Template Parameters:

BinaryFunction – type of binary function used for sort. Default type is rocprim::less<T>.

  • thread_keys – input/output keys to pass to other threads

  • storage – temporary storage for inputs

  • compare_function – binary operation function object that will be used for sort. The signature of the function should be equivalent to the following: bool f(const T &a, const T &b);. The signature does not need to have const &, but function object must not modify the objects passed to it.

template<unsigned int ItemsPerThread, class BinaryFunction = ::rocprim::less<Key>, unsigned int FunctionWarpSize = WarpSize>
__device__ inline auto sort(Key (&thread_keys)[ItemsPerThread], storage_type&, BinaryFunction compare_function = BinaryFunction()) -> typename std::enable_if<(FunctionWarpSize > device_warp_size()), void>::type#

Warp sort for any data type using temporary storage. Invalid Warp Size.

template<class BinaryFunction = ::rocprim::less<Key>, unsigned int FunctionWarpSize = WarpSize>
__device__ inline auto sort(Key &thread_key, Value &thread_value, BinaryFunction compare_function = BinaryFunction()) -> typename std::enable_if<(FunctionWarpSize <= device_warp_size()), void>::type#

Warp sort by key for any data type.

Template Parameters:

BinaryFunction – type of binary function used for sort. Default type is rocprim::less<T>.

  • thread_key – input/output key to pass to other threads

  • thread_value – input/output value to pass to other threads

  • compare_function – binary operation function object that will be used for sort. The signature of the function should be equivalent to the following: bool f(const T &a, const T &b);. The signature does not need to have const &, but function object must not modify the objects passed to it.

template<class BinaryFunction = ::rocprim::less<Key>, unsigned int FunctionWarpSize = WarpSize>
__device__ inline auto sort(Key&, Value&, BinaryFunction compare_function = BinaryFunction()) -> typename std::enable_if<(FunctionWarpSize > device_warp_size()), void>::type#

Warp sort by key for any data type. Invalid Warp Size.

template<unsigned int ItemsPerThread, class BinaryFunction = ::rocprim::less<Key>, unsigned int FunctionWarpSize = WarpSize>
__device__ inline auto sort(Key (&thread_keys)[ItemsPerThread], Value (&thread_values)[ItemsPerThread], BinaryFunction compare_function = BinaryFunction()) -> typename std::enable_if<(FunctionWarpSize <= device_warp_size()), void>::type#

Warp sort by key for any data type.

Template Parameters:

BinaryFunction – type of binary function used for sort. Default type is rocprim::less<T>.

--- GIVEN DATA ---
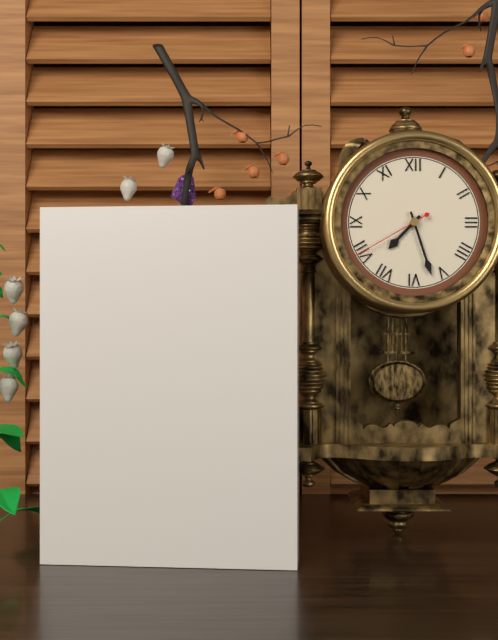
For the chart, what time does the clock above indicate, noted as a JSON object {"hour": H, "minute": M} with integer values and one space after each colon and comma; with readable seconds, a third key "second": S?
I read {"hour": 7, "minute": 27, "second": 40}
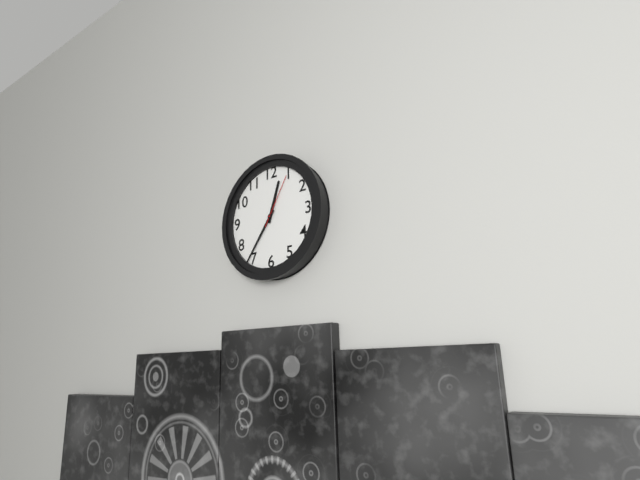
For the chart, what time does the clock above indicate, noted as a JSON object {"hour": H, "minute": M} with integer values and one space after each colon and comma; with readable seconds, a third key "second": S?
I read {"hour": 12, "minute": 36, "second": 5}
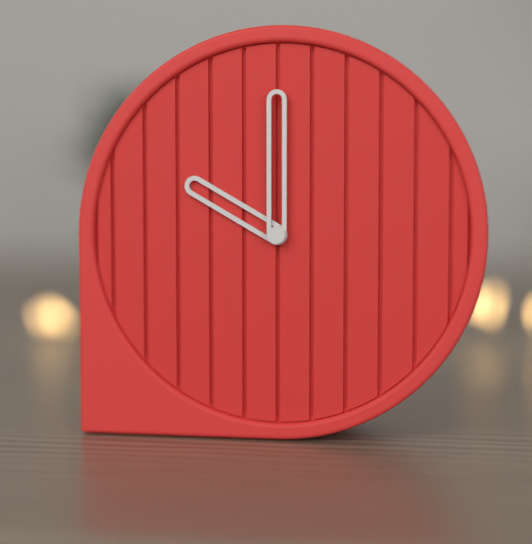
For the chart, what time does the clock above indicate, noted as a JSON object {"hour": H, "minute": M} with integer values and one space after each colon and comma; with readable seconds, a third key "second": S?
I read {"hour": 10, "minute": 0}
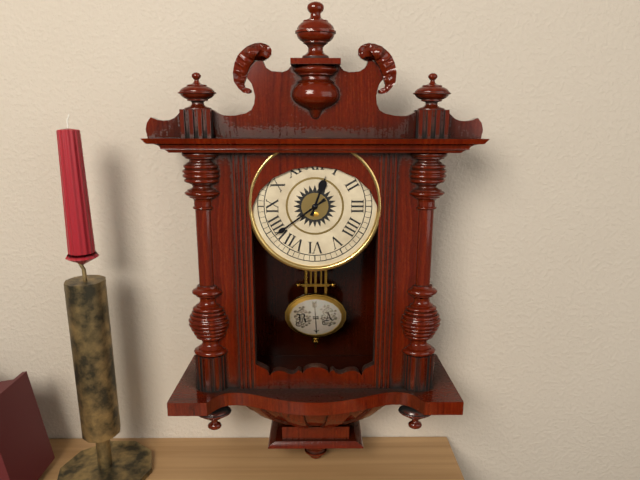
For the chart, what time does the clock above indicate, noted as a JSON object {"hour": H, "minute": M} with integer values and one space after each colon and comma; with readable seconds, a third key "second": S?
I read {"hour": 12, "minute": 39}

...

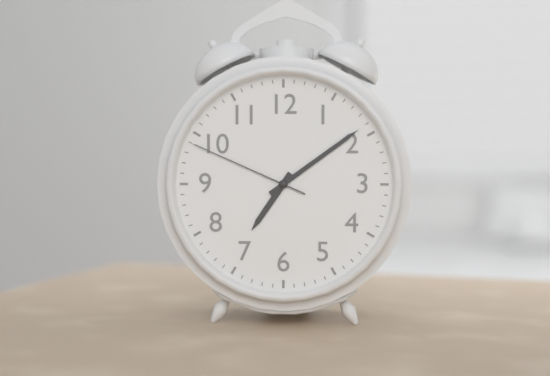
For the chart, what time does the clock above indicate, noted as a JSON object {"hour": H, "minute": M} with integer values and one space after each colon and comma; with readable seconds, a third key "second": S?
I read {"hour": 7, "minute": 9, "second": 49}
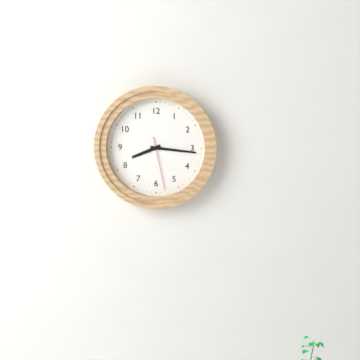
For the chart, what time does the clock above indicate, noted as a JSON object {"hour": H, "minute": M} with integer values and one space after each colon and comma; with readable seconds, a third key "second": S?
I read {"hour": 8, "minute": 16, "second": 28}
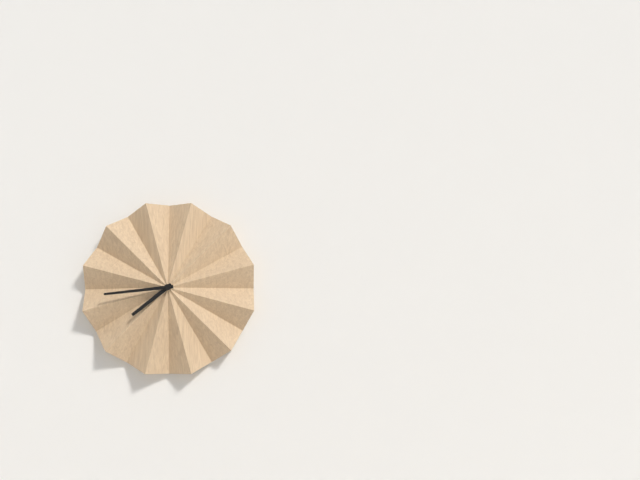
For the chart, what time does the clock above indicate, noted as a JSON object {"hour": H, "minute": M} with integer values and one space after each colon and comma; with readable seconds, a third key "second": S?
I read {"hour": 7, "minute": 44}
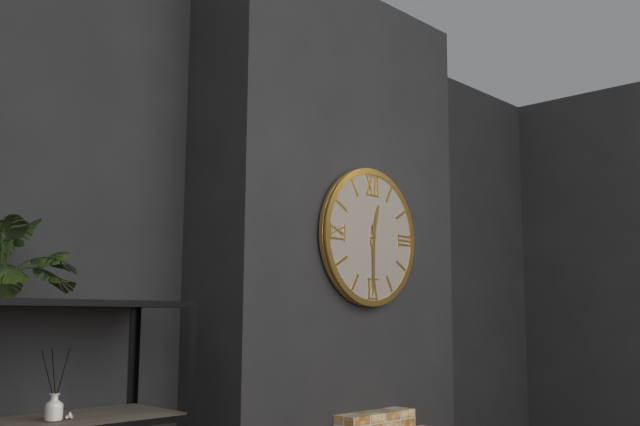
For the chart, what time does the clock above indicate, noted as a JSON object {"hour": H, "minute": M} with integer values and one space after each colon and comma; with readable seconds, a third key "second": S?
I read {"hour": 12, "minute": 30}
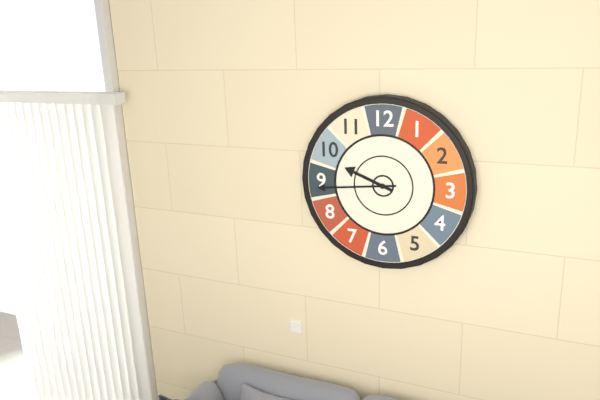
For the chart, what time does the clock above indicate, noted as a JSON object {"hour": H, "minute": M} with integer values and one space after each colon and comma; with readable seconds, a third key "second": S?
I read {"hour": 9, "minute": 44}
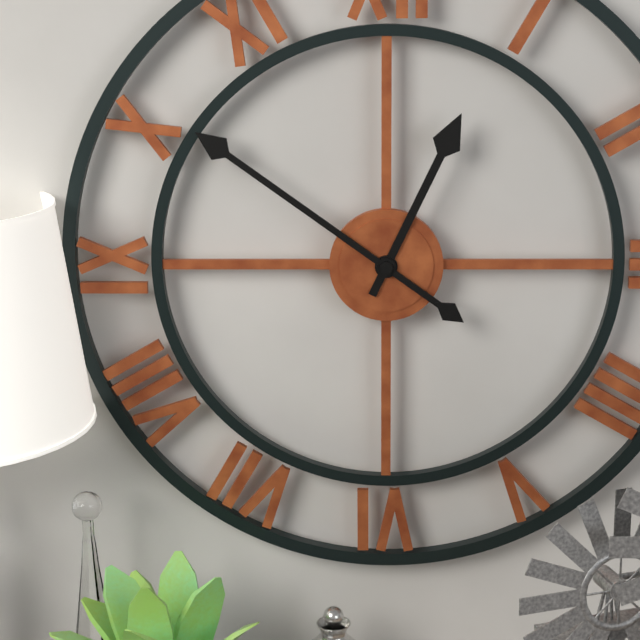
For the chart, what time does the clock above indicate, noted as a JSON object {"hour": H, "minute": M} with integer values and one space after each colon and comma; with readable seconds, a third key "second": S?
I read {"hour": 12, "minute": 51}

--- REQUIREMENTS ---
• a. List every distinct parameter name that has a bulleted description in the warp sort documentation.
• b. Carry on the warp sort documentation from the point where it stops.
The data is unrelated to the warp sort documentation.

--- TASK RESPONSES ---
• a. thread_keys, storage, compare_function, thread_key, thread_value

• b.
  • thread_keys – input/output keys to pass to other threads

  • thread_values – input/outputs values to pass to other threads

  • compare_function – binary operation function object that will be used for sort. The signature of the function should be equivalent to the following: bool f(const T &a, const T &b);. The signature does not need to have const &, but function object must not modify the objects passed to it.

template<unsigned int ItemsPerThread, class BinaryFunction = ::rocprim::less<Key>, unsigned int FunctionWarpSize = WarpSize>
__device__ inline auto sort(Key (&thread_keys)[ItemsPerThread], Value (&thread_values)[ItemsPerThread], BinaryFunction compare_function = BinaryFunction()) -> typename std::enable_if<(FunctionWarpSize > device_warp_size()), void>::type#

Warp sort by key for any data type. Invalid Warp Size.

template<class BinaryFunction = ::rocprim::less<Key>, unsigned int FunctionWarpSize = WarpSize>
__device__ inline auto sort(Key &thread_key, Value &thread_value, storage_type &storage, BinaryFunction compare_function = BinaryFunction()) -> typename std::enable_if<(FunctionWarpSize <= device_warp_size()), void>::type#

Warp sort by key for any data type using temporary storage.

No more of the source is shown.